請求項１または２に記載のプログラムであって、
前記情報処理装置に、前記置換辞書との照合によって前記外字を内字に置換できなかった場合に、前記外字の文字形状情報を前記文字規格に含まれない文字の文字形状情報を含む第２の辞書と照合することによって前記外字に対応する前記第２の辞書中の文字を決定し、前記決定された文字との類似度を基に前記第１の辞書から前記外字を置換するための内字を取得することをさらに実行させるためのプログラム。 The program according to claim 1 or 2,
In the information processing apparatus , when the external character cannot be replaced with the internal character by the comparison with the replacement dictionary, the character shape information of the external character includes character shape information of a character not included in the character standard. A character in the second dictionary corresponding to the external character is determined by collating with the dictionary, and an internal character for replacing the external character from the first dictionary based on the similarity with the determined character.
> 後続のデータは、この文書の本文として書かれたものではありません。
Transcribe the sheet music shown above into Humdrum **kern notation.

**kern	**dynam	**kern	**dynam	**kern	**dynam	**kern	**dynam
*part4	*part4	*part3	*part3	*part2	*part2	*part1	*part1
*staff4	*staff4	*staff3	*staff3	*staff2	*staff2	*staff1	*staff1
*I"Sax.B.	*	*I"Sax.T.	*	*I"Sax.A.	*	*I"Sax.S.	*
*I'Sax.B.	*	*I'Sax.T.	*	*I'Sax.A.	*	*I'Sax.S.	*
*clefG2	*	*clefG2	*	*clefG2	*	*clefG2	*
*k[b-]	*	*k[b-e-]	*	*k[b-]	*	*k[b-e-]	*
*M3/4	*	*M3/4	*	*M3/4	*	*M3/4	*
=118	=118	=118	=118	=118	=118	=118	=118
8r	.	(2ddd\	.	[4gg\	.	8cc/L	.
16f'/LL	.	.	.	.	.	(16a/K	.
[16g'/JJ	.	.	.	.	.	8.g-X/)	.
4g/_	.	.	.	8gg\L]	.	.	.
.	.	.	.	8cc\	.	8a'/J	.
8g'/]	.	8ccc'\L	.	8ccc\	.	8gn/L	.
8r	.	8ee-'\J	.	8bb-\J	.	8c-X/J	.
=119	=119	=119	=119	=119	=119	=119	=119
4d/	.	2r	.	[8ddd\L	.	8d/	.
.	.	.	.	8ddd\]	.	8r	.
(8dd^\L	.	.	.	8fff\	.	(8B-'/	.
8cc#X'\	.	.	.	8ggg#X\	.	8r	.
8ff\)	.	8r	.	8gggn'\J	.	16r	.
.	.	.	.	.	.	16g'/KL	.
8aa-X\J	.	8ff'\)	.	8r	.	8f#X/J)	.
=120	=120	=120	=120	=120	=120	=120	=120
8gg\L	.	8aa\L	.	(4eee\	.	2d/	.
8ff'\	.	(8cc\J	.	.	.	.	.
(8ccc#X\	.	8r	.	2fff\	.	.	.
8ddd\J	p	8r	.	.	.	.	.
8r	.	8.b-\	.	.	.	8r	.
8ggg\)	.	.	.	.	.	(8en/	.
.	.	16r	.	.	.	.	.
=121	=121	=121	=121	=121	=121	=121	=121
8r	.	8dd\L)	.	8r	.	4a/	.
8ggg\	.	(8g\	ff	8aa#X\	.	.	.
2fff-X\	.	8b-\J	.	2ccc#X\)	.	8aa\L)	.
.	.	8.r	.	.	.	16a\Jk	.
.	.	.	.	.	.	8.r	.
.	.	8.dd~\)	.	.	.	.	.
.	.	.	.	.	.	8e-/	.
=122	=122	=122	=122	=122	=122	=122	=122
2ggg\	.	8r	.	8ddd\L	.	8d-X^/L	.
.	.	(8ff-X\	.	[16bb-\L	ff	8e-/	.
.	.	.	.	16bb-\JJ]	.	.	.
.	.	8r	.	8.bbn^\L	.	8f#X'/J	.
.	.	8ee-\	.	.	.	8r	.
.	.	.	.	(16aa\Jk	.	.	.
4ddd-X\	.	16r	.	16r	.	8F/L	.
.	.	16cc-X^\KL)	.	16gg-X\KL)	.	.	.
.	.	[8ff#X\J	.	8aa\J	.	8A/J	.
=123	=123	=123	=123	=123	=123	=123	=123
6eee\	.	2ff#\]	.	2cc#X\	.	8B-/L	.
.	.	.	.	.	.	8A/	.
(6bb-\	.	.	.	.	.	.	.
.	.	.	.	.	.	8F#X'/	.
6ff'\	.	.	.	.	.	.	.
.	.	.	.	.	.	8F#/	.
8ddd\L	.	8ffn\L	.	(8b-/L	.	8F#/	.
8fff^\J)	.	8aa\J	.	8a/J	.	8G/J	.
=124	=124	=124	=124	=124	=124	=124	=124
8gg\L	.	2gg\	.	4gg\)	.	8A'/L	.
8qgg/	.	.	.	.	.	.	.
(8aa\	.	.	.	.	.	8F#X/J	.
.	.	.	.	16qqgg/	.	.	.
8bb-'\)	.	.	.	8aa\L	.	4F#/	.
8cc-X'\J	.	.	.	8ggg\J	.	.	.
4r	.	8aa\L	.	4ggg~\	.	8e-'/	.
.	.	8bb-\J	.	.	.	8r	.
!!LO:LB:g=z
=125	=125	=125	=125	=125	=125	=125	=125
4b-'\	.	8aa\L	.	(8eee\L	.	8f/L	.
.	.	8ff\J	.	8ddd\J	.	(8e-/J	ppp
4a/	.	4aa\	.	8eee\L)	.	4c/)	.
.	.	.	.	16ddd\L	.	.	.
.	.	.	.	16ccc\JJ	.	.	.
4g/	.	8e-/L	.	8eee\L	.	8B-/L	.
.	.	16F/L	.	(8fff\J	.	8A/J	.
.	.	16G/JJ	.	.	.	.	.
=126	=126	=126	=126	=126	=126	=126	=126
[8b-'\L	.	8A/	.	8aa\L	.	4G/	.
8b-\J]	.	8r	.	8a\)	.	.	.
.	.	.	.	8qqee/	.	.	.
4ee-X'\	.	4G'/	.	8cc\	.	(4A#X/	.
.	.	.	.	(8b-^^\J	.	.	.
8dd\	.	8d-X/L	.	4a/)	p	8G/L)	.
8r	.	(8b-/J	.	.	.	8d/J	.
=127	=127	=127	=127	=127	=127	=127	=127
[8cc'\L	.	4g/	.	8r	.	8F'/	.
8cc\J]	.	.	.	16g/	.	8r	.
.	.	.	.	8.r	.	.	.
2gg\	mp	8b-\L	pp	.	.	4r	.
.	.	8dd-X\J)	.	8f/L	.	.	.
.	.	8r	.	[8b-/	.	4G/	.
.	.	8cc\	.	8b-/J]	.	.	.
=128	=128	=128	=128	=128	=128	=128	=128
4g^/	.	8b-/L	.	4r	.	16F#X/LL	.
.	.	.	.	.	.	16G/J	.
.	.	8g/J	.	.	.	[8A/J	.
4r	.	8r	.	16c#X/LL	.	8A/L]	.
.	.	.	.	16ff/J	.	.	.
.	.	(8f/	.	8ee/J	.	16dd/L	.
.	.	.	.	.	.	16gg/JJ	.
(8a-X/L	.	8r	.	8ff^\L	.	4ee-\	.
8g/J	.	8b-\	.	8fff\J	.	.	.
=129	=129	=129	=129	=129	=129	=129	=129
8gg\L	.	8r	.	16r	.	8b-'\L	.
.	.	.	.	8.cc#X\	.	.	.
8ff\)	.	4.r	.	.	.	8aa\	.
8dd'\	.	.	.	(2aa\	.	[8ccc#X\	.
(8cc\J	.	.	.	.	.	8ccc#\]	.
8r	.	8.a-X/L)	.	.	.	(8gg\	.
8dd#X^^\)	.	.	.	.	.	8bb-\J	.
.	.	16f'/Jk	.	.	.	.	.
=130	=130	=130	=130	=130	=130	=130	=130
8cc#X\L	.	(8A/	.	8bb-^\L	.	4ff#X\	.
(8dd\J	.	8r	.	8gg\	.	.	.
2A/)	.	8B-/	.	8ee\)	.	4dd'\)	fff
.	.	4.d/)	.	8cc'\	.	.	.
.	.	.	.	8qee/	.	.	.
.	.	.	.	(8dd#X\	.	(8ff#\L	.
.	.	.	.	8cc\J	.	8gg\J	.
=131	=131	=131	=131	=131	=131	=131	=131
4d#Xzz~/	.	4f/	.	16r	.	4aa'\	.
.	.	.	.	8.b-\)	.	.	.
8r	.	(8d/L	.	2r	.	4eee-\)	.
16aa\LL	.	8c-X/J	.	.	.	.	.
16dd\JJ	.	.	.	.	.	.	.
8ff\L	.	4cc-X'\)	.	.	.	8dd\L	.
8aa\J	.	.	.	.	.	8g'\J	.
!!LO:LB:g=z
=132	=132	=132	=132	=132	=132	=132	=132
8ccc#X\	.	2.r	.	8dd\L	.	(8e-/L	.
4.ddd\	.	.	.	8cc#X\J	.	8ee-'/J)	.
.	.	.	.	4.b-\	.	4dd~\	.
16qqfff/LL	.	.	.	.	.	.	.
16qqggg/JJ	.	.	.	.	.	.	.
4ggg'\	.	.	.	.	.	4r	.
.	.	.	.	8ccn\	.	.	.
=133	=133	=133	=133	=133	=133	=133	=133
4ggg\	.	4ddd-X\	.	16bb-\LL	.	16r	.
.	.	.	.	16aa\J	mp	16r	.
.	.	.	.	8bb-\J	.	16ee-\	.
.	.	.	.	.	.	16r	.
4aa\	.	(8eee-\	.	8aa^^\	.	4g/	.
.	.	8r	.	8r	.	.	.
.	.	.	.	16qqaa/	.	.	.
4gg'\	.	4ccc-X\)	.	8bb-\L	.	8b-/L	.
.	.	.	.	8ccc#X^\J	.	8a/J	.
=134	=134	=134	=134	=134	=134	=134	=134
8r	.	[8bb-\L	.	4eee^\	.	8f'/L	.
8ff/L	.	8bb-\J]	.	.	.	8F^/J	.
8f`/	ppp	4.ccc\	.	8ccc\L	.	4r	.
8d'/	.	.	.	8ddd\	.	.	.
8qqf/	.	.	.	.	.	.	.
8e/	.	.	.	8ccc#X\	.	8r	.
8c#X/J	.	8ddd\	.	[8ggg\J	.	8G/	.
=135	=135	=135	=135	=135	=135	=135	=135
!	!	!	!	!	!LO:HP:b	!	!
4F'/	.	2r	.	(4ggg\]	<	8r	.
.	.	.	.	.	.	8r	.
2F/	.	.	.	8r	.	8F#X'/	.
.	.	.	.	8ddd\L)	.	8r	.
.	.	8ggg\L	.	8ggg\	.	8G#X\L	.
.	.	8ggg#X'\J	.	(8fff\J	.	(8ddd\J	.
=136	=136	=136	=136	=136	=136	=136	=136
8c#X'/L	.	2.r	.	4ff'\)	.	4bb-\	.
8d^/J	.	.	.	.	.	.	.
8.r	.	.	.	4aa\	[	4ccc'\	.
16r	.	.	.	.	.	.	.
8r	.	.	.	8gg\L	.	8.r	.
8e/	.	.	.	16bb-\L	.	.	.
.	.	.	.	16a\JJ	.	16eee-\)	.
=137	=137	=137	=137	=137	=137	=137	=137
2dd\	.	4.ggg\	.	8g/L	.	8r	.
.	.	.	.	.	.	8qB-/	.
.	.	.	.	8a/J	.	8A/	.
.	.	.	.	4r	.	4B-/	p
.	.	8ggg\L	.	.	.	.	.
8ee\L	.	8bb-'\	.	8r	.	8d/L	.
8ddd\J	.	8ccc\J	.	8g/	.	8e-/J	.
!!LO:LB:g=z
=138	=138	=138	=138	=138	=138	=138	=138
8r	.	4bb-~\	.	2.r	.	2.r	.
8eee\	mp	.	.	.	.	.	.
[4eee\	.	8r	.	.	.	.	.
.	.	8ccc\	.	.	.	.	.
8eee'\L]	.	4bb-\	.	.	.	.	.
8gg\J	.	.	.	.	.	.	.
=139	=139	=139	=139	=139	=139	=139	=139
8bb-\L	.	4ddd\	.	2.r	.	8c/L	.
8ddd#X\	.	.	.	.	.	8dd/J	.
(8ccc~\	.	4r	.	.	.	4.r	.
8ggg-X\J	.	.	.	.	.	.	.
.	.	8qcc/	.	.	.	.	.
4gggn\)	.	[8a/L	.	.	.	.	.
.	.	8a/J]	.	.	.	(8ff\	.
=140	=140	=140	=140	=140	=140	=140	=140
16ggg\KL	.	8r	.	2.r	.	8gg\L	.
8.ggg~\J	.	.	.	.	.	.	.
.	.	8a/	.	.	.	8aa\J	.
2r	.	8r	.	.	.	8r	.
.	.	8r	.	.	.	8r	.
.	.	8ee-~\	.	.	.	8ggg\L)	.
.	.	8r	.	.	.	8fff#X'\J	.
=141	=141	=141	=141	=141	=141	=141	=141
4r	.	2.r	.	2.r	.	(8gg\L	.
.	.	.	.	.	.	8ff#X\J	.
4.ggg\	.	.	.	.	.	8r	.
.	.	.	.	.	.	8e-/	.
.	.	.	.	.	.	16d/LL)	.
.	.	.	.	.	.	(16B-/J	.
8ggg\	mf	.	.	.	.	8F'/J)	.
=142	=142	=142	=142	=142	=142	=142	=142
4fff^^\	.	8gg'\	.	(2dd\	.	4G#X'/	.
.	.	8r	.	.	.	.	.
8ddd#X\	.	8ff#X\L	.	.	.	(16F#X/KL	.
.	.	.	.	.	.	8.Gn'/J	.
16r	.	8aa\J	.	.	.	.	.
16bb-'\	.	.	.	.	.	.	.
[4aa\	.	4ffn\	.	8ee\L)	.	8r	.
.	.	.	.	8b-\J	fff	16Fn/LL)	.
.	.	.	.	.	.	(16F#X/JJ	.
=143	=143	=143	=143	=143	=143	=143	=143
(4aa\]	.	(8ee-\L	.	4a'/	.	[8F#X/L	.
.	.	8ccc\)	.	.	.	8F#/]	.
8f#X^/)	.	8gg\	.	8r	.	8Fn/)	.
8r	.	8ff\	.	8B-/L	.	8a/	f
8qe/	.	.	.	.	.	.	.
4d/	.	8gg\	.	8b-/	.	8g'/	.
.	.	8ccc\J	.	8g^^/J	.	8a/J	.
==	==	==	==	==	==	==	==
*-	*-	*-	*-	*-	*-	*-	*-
A program for making it more executable.

請求項３記載のプログラムであって、
前記情報処理装置に、それぞれの文字形状に含まれる部品の形状と前記部品が前記文字形状内で配置される位置とにより前記類似度を算出させるためのプログラム。 The program according to claim 3, wherein
A program for causing the information processing device to calculate the similarity based on a shape of a part included in each character shape and a position where the part is arranged in the character shape.

請求項１から４のいずれか１項に記載のプログラムであって、
前記情報処理装置に、文字を特定する文字コードの範囲に基づいて外字を判別させるためのプログラム。 The program according to any one of claims 1 to 4,
A program for causing the information processing device to determine an external character based on a range of a character code specifying a character.

処理対象の文書中で、情報処理装置が取り扱う文字規格に含まれない外字を判別し、
形態素解析に用いられる第１の辞書に登録された単語に対応する文字コードの組み合わせを分解して得られるそれぞれの文字コードと前記それぞれの文字コードに対応する文字形状とから生成された置換辞書に基づき前記外字を前記文字規格に含まれる内字に置換し、
前記外字が前記内字に置換された文書を、前記第１の辞書を用いて解析する、
ことを特徴とする情報処理方法。 In the document to be processed, to determine the external character is not included in the character standards handled by the information processing apparatus,
In a replacement dictionary generated from each character code obtained by decomposing a combination of character codes corresponding to words registered in the first dictionary used for morphological analysis and a character shape corresponding to each of the character codes , Replace the external character with the internal character included in the character standard based on,
Analyzing the document in which the external characters are replaced with the internal characters using the first dictionary,
An information processing method, comprising:

処理対象の文書中で、情報処理装置が取り扱う文字規格に含まれない外字を判別し、形態素解析に用いられる第１の辞書に登録された単語に対応する文字コードの組み合わせを分解して得られるそれぞれの文字コードと前記それぞれの文字コードに対応する文字形状とから生成された置換辞書に基づき前記外字を前記文字規格に含まれる内字に置換し、前記外字が前記内字に置換された文書を、前記第１の辞書を用いて解析する処理を実行するプロセッサを備える情報処理装置。 In the document to be processed, to determine the external character is not included in the character standards handled by the information processing apparatus, to decompose the combination of character codes corresponding to the words registered in the first dictionary used for morphological analysis obtained The external character is replaced with the internal character included in the character standard based on the replacement dictionary generated from the respective character codes and the character shapes corresponding to the respective character codes, and the external character is replaced with the internal character. An information processing apparatus comprising: a processor configured to execute a process of analyzing a document using the first dictionary.